My mother hates sash windows. Despite all her afternoon teas and scones, she remains quintessentially Italian and finds that ‘English windows,’ as she calls them, let the draught in.
‘They rattle and just don’t close properly,’ she moans, entirely oblivious to their traditional charm.
Thing is, culture shapes our property preferences. Beyond sash windows, you will never see an Italian settling happily for a lower-ground floor flat, separate hot and cold water taps or even carpeting.
‘Unhygienic,’ my mother dismisses it, wrinkling her nose as she explains that some otherwise unheard-of vacuum cleaning tests show how carpets remain dusty even after vacuuming the same spot four times.
Americans, by contrast, take issue with space?or lack thereof.
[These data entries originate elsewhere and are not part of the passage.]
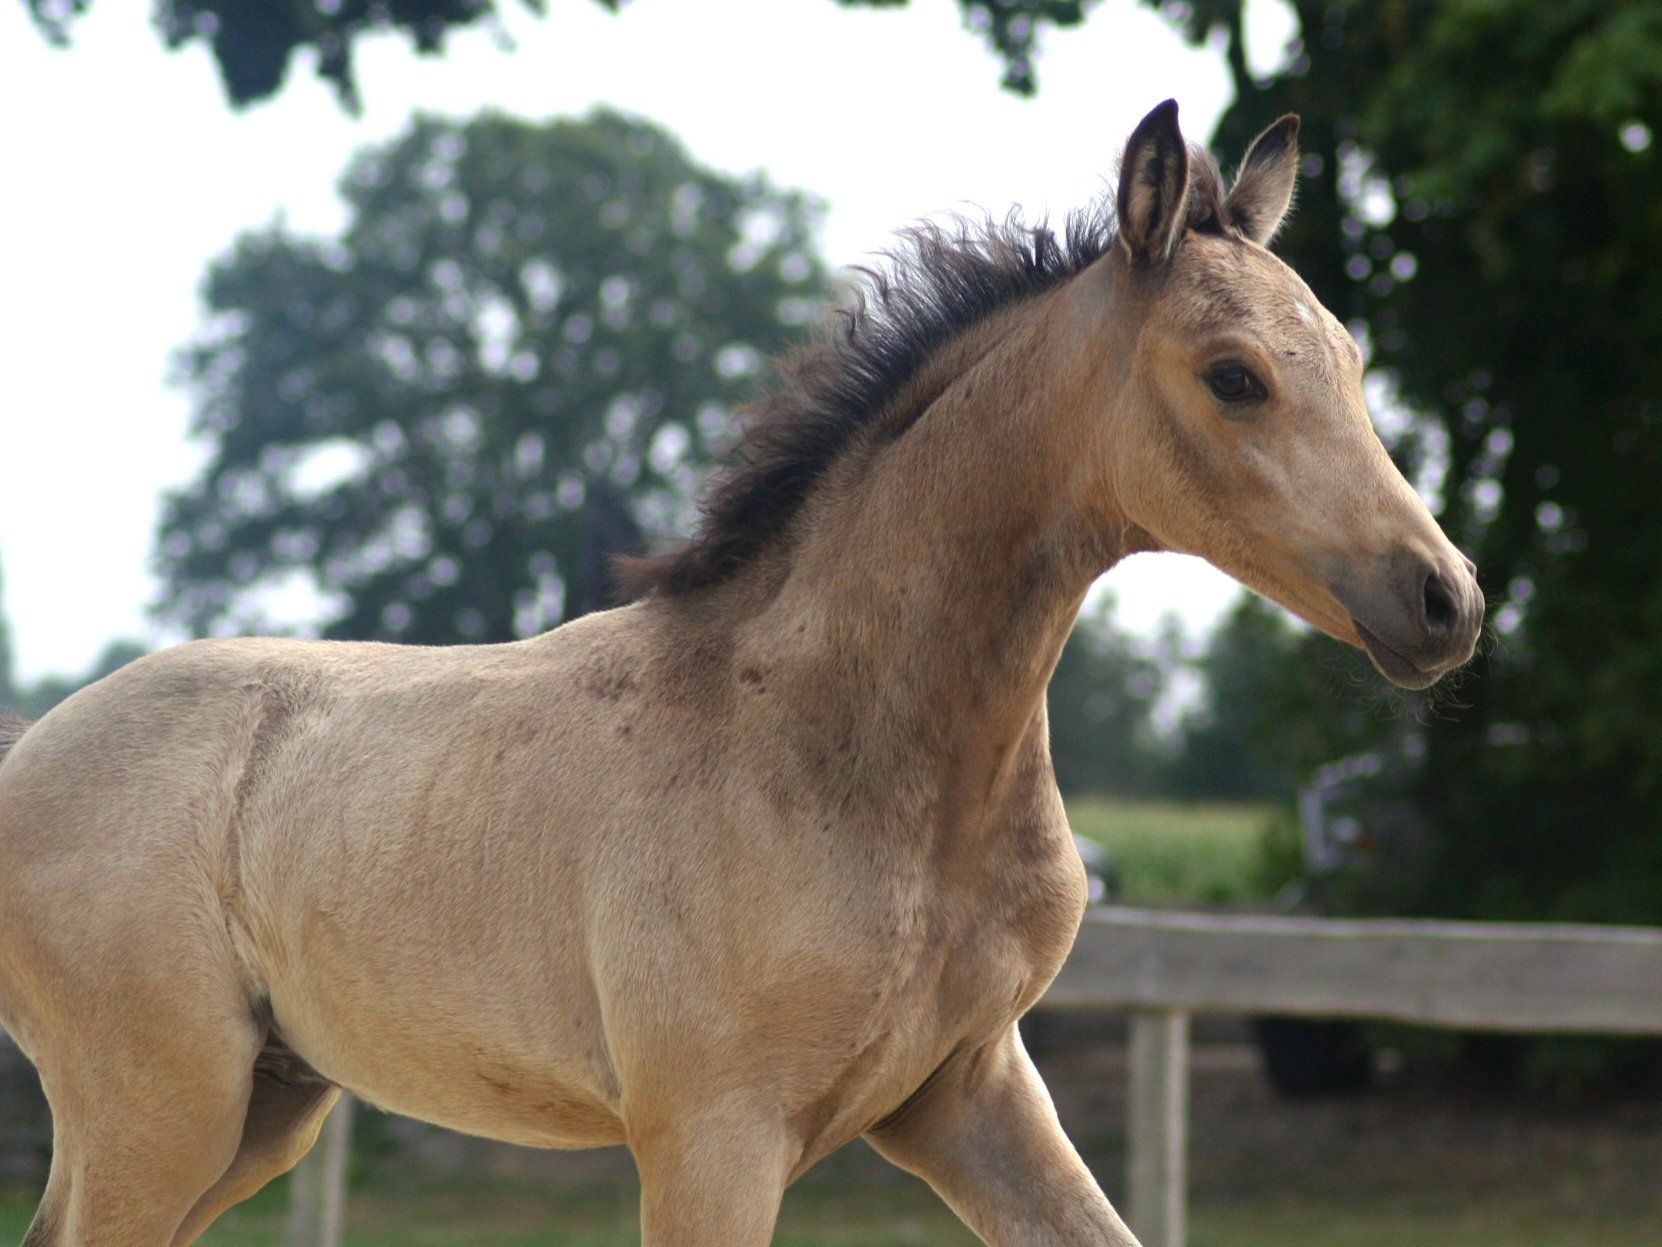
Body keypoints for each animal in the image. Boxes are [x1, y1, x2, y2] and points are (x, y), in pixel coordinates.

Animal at [0, 100, 1482, 1246]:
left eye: (1352, 361)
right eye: (1233, 376)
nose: (1445, 598)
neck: (848, 746)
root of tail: (29, 746)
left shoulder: (967, 1092)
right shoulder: (711, 1131)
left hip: (261, 1105)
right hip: (166, 1108)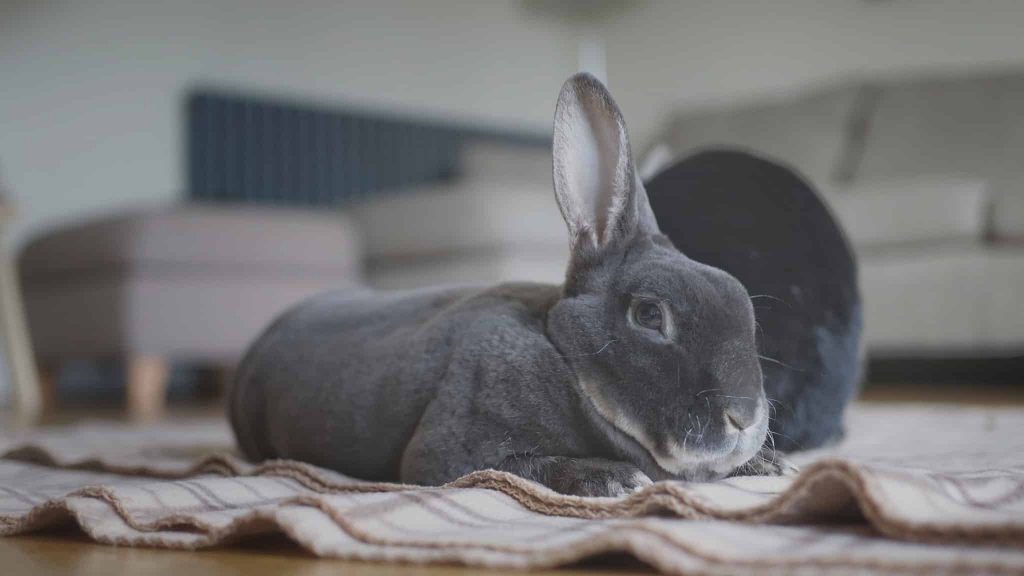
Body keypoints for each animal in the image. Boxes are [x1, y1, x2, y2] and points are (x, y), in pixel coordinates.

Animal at [230, 72, 774, 494]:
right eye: (648, 314)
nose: (744, 418)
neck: (567, 361)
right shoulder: (454, 449)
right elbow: (518, 467)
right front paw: (613, 478)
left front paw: (766, 466)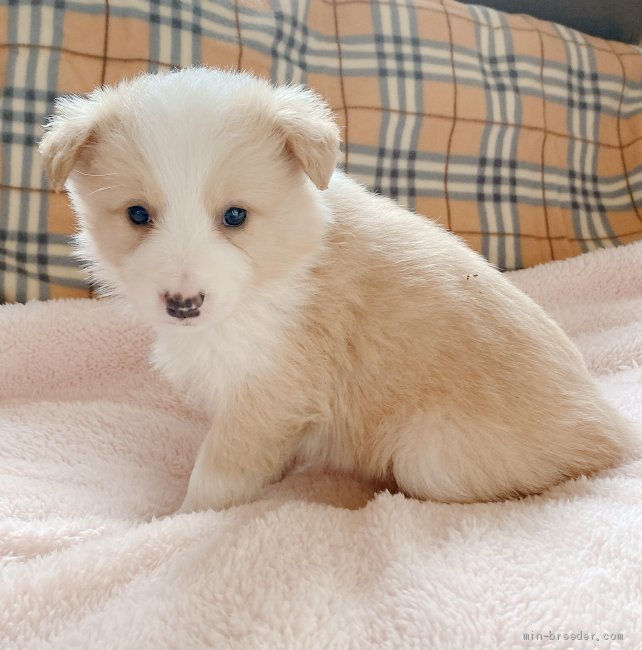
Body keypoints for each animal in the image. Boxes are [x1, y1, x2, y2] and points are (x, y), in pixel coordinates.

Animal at [38, 67, 632, 512]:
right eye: (138, 215)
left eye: (235, 216)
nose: (183, 305)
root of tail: (615, 430)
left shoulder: (269, 394)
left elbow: (215, 475)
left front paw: (178, 519)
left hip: (431, 455)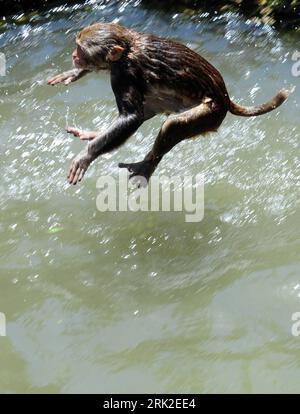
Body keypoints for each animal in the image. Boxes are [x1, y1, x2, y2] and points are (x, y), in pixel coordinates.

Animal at [47, 22, 290, 184]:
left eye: (80, 49)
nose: (74, 56)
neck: (127, 48)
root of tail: (225, 96)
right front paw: (75, 73)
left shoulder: (125, 73)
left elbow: (131, 116)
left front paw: (86, 156)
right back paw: (97, 134)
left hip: (213, 112)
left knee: (173, 125)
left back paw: (146, 166)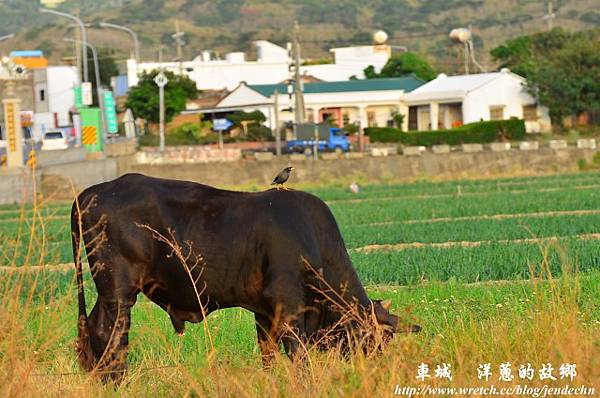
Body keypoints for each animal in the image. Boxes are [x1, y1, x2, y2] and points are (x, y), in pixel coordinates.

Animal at [71, 174, 422, 380]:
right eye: (374, 339)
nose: (376, 371)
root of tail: (92, 190)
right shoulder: (288, 305)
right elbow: (299, 356)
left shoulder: (264, 313)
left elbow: (268, 355)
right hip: (119, 290)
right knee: (110, 333)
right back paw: (117, 380)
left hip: (107, 292)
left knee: (95, 330)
Many estate agents have told me about American buyers looking puzzled at a master bedroom and saying:
‘Nice cupboard, but where is the bedroom?’
Unless they come from New York, of course, in which case they think the cupboard is the bedroom.
Despite a much-revered perception that they are more adaptable than foreigners, even British buyers have their soft spots and pet peeves. So what do they want from a country home? Large drawing rooms, according to John Young, a Director at Humberts.
‘At least 25′ X 25′,’ he says. ‘That’s in old money and is the way these things are described?never metric.’
They also ‘get very excited’ if they have a carriage driveway, a posh facade that is just visible from the road, a good view, water of some sort and a little wooded area. ‘Firewood for life,’ says Young.
And of course, good boarding schools, a Waitrose and a railway station with frequent service to London must all be nearby. And a pub, so long as its car park is well away from their home.
Pub car parks top British pet peeves, according to Young, along with busy roads, aeroplanes, neighbouring wind farms, abattoirs and chicken factories. Oh and cellars that flood regularly, he says, adding that ‘they mostly do, as it happens.’
So far, so international. I don’t think buyers of any nationality would particularly want to see their precious bottles of claret swallowed in the knee-deep mud left behind by an overflowing rainstorm.
But never fear, British quirks are alive and well. High up among national dislikes are ‘over-swanky bathrooms with too many mirrors,’ according to Young.
In other words, the very same bathrooms that would send my mother and her fellow Italians all gooey-eyed and gaga.